Квартиру посещало множество аборигенов, называвших себя Володиными друзьями. Графа иначе как Художник не называли, и все восхищались его почеркушками ручкой по бумаге, которые Граф делал от безделья и для удовольствия хозяина. Графу самому понравилось, когда он обнаружил в себе способность изображать людей с портретным сходством двумя тремя росчерками. Володя с гордостью говорил, что неслучайно в этом забытом Богом городе вся "неординарщина" у него тусуется, и творил при этом невиданную халяву, почти ежедневно в сласть и до упора накушивая водкой и сардельками псевдобогемный люмпен. Графу блевать хотелось от этих сборищ и восхвалений хозяина-мецената. Вечерами он чаще уходил, "богема" требовала, чтоб он остался, на что Граф с улыбкой, но доходчиво отвечал: "Пошли вы.., мудачье", тусовка, чтобы избежать конфуза, разухабисто ржала, и вечно «будущий гений кинематографа», сторож по жизни, Яков провозглашал тост за Графа и за искусство.
* * *
Граф мел три участка, получал мало. Половину его денег делили Яша - "режиссер", официально числившийся на этом месте, с начальником ЖЭКа. "Мало, зато свои…", -рассуждал Граф и мел, напевая "Alabama song". С первой получки Граф купил матрас, зеркало и приемник. В дальнейшем после получки Графа в доме всегда появлялись новые вещи. Володя был доволен, Граф спокоен.
Отцвела липа. Носил Граф как прежде рубашку "Дружба" и старый костюм, который сидел нынче чуть лучше, но все равно был очень велик. Несмотря на стремный прикид и непристижную работу, у Графа было немало поклонниц: местные и заезжие хипушки в нестиранных куртках, пропитанных салом столовских прилавков и пылью плацкарты; мамины дочки, мечтавшие о праве возвращаться домой после одиннадцати, алых парусах и романтической дефлорации; и женская часть коллектива вышеупомянутого ЖЭКа.

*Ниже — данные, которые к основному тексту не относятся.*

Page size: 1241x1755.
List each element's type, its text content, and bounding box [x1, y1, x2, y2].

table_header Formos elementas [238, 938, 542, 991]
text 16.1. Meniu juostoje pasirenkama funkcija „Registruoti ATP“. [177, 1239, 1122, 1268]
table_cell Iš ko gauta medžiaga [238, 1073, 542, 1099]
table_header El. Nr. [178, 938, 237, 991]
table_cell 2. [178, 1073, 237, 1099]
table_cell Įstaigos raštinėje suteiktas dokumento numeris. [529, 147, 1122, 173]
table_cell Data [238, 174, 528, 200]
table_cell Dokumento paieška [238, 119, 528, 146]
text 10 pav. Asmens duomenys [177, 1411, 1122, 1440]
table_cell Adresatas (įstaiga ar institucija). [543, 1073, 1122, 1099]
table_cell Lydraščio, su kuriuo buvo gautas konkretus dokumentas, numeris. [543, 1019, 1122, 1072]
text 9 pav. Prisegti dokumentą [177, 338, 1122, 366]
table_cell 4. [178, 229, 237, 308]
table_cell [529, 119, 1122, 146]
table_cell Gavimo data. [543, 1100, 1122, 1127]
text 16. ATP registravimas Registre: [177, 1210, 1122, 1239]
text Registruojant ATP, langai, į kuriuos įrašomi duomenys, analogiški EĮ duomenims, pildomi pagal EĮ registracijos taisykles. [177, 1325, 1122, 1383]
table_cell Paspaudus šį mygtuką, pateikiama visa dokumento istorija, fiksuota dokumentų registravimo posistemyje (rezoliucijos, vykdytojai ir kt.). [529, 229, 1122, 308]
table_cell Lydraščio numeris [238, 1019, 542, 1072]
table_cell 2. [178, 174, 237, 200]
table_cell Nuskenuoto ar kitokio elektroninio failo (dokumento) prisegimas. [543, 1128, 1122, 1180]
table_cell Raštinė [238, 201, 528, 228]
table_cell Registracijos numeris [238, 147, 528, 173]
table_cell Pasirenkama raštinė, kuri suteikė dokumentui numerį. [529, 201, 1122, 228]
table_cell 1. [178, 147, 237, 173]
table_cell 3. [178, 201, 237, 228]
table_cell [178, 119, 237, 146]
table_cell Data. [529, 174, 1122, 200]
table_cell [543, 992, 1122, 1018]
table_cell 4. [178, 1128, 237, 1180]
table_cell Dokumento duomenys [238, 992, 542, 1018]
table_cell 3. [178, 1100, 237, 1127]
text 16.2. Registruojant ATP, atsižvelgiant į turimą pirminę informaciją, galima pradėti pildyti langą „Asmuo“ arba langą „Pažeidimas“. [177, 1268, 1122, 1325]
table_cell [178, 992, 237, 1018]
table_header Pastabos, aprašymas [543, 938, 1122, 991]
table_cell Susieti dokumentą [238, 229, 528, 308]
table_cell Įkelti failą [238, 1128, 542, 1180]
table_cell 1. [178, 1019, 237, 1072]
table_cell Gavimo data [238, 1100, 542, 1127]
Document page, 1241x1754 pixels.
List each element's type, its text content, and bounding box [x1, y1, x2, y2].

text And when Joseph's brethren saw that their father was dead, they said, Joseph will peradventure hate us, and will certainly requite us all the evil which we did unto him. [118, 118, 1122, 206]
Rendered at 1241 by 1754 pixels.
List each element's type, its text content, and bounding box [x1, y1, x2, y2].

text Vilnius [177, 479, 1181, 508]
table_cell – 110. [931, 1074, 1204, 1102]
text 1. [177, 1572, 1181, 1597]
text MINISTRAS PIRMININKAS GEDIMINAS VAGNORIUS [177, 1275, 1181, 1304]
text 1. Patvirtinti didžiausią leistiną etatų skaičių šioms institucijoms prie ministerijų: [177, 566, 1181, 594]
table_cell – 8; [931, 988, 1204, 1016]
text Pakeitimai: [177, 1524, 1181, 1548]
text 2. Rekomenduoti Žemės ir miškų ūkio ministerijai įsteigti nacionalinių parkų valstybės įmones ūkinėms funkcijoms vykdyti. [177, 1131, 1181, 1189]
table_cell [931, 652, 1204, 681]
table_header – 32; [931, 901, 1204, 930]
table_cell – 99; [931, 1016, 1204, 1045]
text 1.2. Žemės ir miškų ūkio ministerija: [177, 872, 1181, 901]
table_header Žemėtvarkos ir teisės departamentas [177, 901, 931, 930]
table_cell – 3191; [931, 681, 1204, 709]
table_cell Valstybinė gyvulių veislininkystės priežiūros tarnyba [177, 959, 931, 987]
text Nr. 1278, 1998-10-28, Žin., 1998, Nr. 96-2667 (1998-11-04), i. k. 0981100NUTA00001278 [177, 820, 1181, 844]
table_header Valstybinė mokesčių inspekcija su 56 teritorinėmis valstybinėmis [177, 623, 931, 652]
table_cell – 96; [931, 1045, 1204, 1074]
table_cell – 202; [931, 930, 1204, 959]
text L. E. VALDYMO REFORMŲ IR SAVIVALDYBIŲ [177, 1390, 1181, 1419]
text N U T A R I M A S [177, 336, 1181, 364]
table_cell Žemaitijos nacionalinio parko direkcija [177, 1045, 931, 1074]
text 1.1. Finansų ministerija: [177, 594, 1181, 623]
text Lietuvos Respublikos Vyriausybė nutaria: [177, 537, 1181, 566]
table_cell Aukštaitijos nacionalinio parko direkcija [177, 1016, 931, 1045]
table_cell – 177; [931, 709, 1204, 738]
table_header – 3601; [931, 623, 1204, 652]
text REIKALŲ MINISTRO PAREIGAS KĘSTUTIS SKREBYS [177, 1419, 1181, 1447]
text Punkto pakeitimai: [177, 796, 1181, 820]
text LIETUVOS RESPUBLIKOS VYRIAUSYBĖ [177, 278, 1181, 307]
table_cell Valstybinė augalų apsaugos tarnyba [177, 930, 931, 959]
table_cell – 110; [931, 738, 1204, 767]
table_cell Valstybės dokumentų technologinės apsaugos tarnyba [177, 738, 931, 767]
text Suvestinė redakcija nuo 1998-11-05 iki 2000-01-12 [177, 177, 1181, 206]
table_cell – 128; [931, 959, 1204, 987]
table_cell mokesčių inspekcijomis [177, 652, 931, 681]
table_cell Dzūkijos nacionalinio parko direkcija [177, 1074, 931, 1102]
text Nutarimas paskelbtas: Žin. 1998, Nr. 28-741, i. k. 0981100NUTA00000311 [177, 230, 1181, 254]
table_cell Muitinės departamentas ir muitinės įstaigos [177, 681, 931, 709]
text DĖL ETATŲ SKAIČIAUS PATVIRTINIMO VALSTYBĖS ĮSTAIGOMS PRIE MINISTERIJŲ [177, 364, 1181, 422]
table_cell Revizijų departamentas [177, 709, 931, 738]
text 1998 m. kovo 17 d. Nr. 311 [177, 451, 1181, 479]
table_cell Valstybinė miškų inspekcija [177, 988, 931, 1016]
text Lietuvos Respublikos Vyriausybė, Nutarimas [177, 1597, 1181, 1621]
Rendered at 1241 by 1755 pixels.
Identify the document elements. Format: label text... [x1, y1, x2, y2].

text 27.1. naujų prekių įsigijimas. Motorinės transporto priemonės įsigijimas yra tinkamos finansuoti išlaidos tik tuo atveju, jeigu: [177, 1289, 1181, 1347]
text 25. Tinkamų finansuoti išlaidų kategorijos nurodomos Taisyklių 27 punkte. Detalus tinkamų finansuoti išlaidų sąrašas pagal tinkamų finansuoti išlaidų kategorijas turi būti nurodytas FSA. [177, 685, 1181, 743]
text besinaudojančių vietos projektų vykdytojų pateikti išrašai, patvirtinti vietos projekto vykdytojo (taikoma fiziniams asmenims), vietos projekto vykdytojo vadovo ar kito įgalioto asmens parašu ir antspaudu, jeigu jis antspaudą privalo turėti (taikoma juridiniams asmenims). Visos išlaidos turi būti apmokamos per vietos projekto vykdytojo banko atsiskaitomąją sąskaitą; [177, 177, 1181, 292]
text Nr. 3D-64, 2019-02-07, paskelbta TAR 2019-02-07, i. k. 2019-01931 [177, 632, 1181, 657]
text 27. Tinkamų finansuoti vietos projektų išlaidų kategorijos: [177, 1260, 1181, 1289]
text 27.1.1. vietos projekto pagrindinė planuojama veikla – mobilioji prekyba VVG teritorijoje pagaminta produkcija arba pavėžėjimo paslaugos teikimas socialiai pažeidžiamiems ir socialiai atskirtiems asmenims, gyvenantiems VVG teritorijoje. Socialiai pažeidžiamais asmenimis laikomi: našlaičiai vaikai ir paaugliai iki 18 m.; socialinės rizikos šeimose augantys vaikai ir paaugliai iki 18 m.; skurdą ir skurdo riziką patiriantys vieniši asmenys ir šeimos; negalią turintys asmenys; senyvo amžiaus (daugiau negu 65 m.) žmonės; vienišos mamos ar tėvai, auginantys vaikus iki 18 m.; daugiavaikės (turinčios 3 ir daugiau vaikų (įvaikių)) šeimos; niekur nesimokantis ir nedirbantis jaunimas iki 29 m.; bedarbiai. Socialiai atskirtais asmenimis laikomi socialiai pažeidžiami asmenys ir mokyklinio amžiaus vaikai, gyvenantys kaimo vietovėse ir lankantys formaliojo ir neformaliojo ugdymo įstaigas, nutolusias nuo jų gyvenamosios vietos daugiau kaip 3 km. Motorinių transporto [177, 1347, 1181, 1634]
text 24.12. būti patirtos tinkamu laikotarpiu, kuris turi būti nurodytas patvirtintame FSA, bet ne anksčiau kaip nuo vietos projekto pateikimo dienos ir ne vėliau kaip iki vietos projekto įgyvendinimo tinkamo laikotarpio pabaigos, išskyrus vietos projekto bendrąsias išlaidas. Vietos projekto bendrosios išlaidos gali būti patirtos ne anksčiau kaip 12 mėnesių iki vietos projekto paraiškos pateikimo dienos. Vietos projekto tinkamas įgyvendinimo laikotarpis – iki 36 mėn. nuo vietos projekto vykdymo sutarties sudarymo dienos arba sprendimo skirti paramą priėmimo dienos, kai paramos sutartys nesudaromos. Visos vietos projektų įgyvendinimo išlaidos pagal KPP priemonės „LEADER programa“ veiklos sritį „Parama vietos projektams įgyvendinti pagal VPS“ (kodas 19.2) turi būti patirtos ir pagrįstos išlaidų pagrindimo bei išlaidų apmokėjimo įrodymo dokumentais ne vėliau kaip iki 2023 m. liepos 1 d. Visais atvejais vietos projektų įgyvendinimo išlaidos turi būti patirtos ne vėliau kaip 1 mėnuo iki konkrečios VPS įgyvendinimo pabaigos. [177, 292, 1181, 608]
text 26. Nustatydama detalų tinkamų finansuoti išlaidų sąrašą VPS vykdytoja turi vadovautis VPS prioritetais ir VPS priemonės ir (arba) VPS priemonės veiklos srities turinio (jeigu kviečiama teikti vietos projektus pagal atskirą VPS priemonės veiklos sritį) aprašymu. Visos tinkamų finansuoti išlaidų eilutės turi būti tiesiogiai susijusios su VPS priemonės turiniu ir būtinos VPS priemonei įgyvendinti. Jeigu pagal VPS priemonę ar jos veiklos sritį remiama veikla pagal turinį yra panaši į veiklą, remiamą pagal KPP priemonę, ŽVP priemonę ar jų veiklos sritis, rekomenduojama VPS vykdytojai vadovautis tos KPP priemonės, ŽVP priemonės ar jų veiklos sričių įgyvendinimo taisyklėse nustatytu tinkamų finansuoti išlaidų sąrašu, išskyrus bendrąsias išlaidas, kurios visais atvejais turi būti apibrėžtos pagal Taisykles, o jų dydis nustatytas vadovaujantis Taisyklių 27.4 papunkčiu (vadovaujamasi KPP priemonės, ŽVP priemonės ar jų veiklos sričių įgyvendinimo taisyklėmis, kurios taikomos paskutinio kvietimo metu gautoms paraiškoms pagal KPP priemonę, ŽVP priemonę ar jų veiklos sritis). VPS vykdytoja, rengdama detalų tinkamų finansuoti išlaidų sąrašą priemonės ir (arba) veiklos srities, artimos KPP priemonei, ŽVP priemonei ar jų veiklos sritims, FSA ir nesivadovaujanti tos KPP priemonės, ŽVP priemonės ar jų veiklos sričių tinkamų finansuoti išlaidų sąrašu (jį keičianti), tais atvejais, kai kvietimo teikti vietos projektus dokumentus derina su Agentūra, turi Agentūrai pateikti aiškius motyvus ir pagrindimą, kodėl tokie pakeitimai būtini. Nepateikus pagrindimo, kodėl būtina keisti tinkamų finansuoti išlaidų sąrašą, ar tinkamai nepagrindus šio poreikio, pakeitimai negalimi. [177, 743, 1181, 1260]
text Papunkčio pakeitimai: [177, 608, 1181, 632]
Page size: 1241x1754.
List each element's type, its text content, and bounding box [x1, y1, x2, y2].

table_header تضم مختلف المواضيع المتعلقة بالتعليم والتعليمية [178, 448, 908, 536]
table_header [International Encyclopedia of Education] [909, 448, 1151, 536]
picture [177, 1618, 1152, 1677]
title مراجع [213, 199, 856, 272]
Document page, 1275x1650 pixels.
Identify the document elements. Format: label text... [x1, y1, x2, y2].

Духота короткого, но жаркого северного лета заставляла «конторских тумбочек» рефлекторно оголяться до прозрачных блузок, сквозь которые просвечивали домошитые смешные лифы, без удержа потеть в суматохе автобусной давки и застоялой духоте жэковских закутков, зашуганно флиртовать и болезненно смущаться, еще более потея.
В дни, когда утром народ покидал квартиру, и только Граф никуда не спешил, приходила стройная длинноволосая десятиклассница Алла, посещавшая школу во вторую смену. Доставала из полиэтиленового мешочка плетеные босоножки на высоком каблуке, и пока Граф варил кофе, одевала их, предварительно сняв все остальное. Юную Аллочку буквально за месяц заставили повзрослеть пристальные глаза Графа. Из девчонки, смотрящей на мир, как на новые ворота, она превратилась в даму, гордо несущую свое женское «я», наполненное соком тайны мироздания. Ее глаза, как будто промытые утренней росой, светились желанием жить сейчас.
По вечерам, когда Граф возвращался с трудовой вахты, захаживала Аня, большегрудая, неплохо сложенная девица двадцати четырех лет, медсестричка, иногда имевшая мужа дальнобойщика, дико капризная и скандальная с ним, и тихая сероглазая с Графом. Она нежно, но настойчиво выпроваживала "богемщиков", молча убирала отходы их жизнедеятельности. Накрывала старый изрезанный до клееной стружки стол белоснежной салфеткой; тарелки, вилки, ножи, фужеры, свечу в хрустальном подсвечнике; вино, тонкие ломтики розоватого сыра, домашняя буженина, красные яблоки, а иногда ледяная водка, под Анютины огурцы и меленькие грибочки, парящая картошечка и дефицитная селедка в винном соусе. Граф, сидя на низкой табуреточке, смотрел как пляшет огонь свечи в ртутно-блестящих глазах медсестрички, и повторял вросшие в память стихи убитого поэта:
Иногда Граф с Анюткой напивались в хлам, бегали ночью на «яму», и при каждом движении страсти, совокуплялись, как подгоняемые приближающейся неотвратимой гибелью. Их тела пылали в темноте коварным черным огнем, а звериный крик Анюты заставлял нервно поежиться во сне всех «конторских тумбочек» в округе.